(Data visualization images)
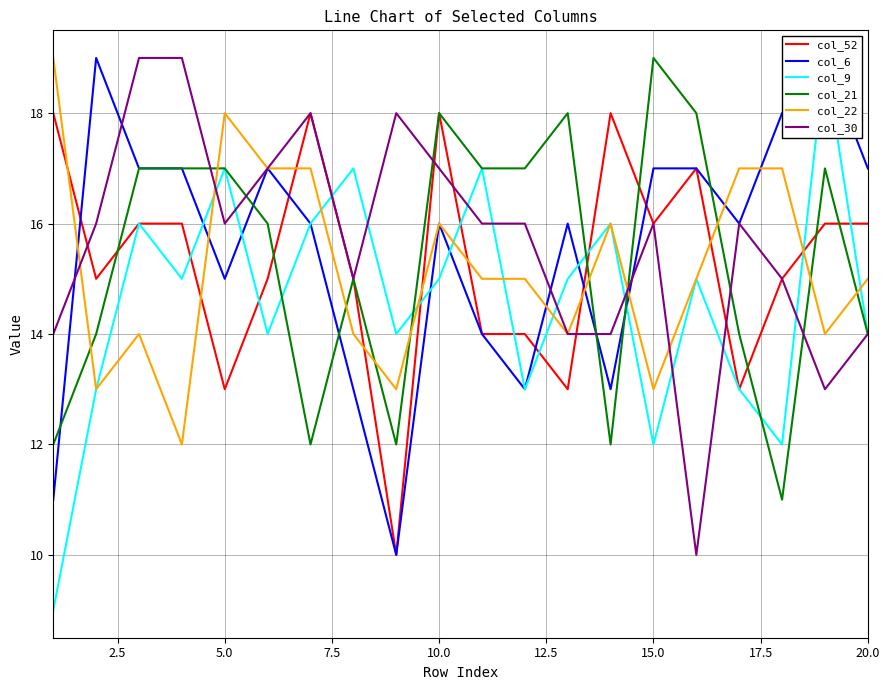

What is the difference between the maximum and second lowest values in the col_30 series?

6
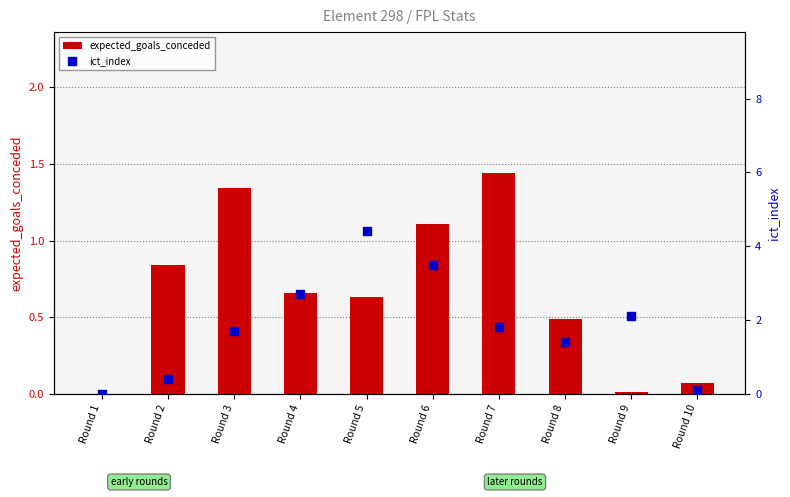

At how many categories does at least one series exceed 2?

4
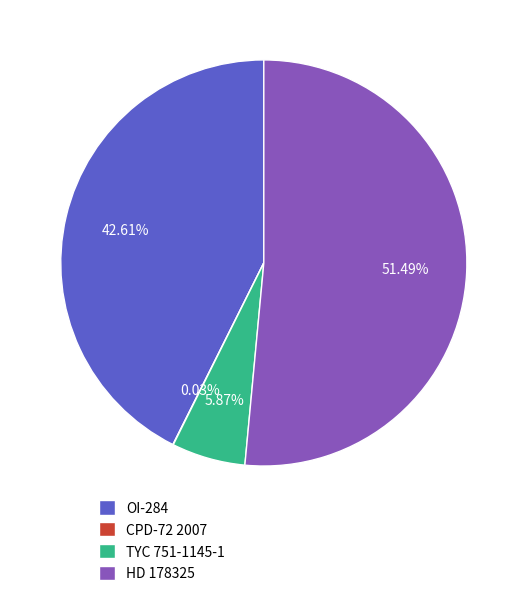

To the nearest percent, what is the average slice percentage?

25%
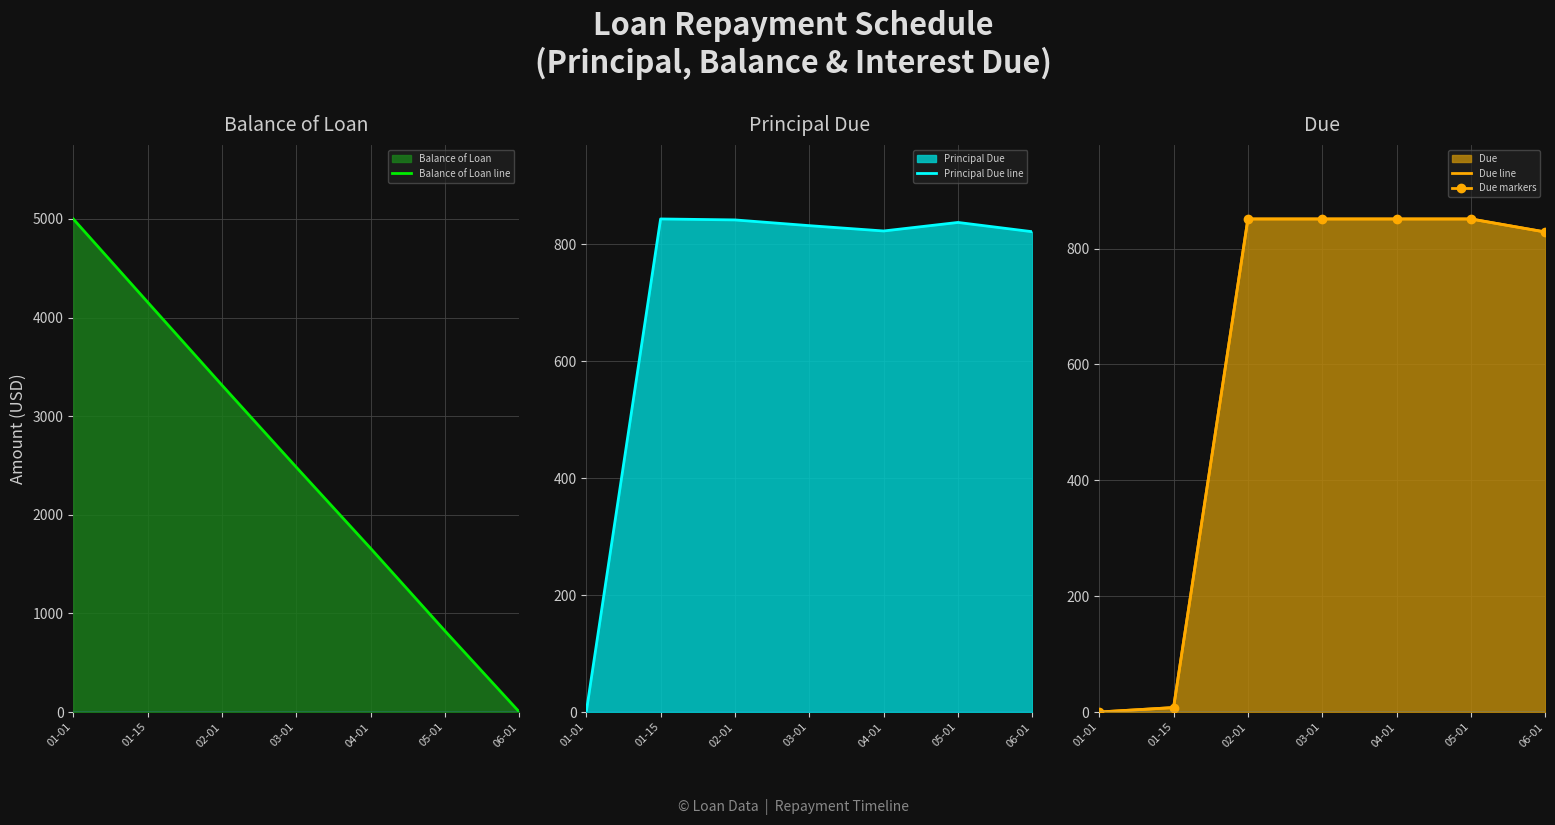

What position from the left is 04-01?

5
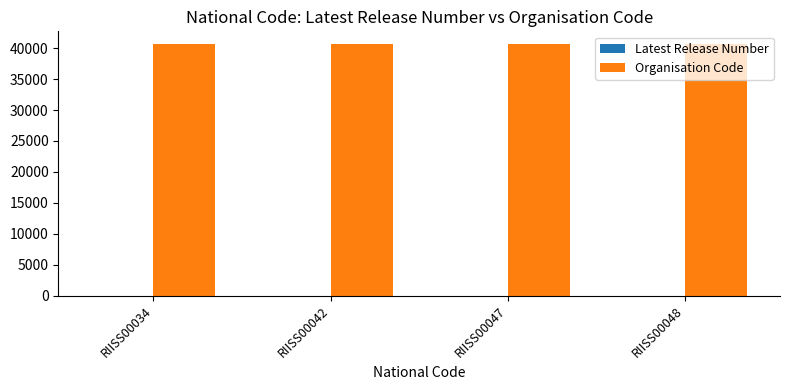

What is the sum of all Organisation Code values?

162760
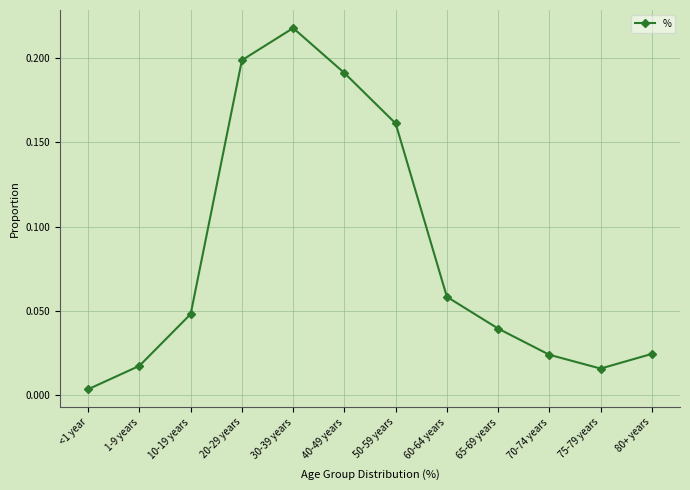

What position from the left is 10-19 years?

3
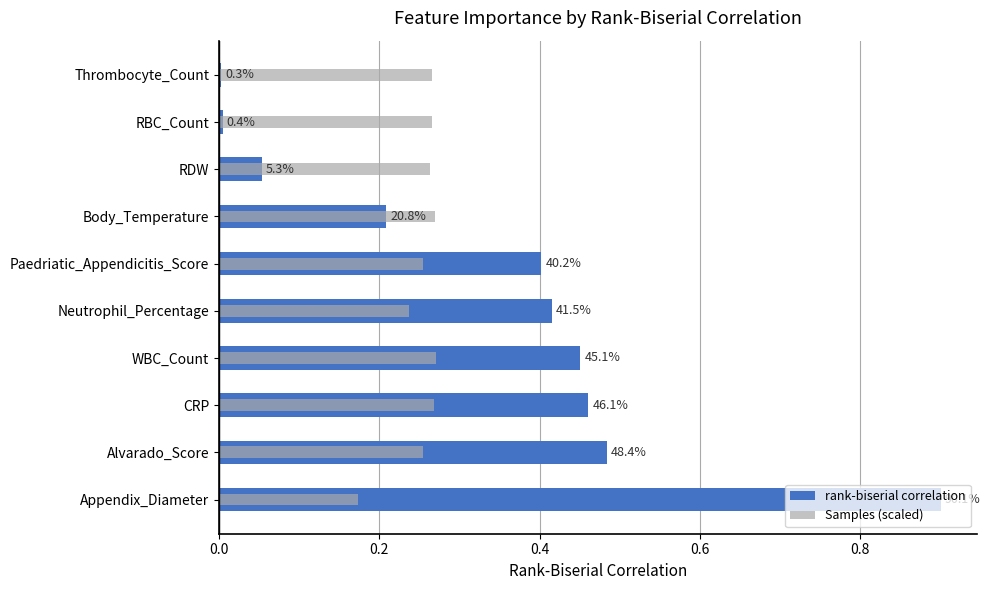

What are all the series names shown in the legend?

rank-biserial correlation, Samples (scaled)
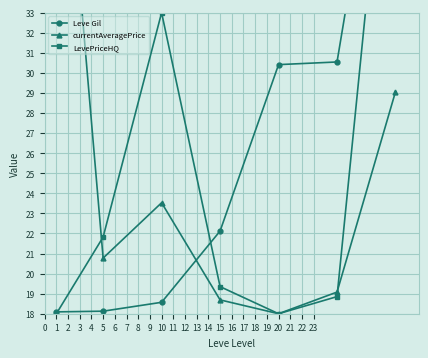

Reading left to right, list all the values displayed in this chart.

Leve Gil: 18.1	18.1	18.6	22.1	30.4	30.5	48.0
currentAveragePrice: 48.0	20.8	23.5	18.7	18.0	19.1	29.1
LevePriceHQ: 18.0	21.8	33.0	19.4	18.0	18.9	48.0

**WORK REQUEST**
How many lines above contain the word "position", matching case exactly? Reply with the number only.

**TASK ANSWER**
2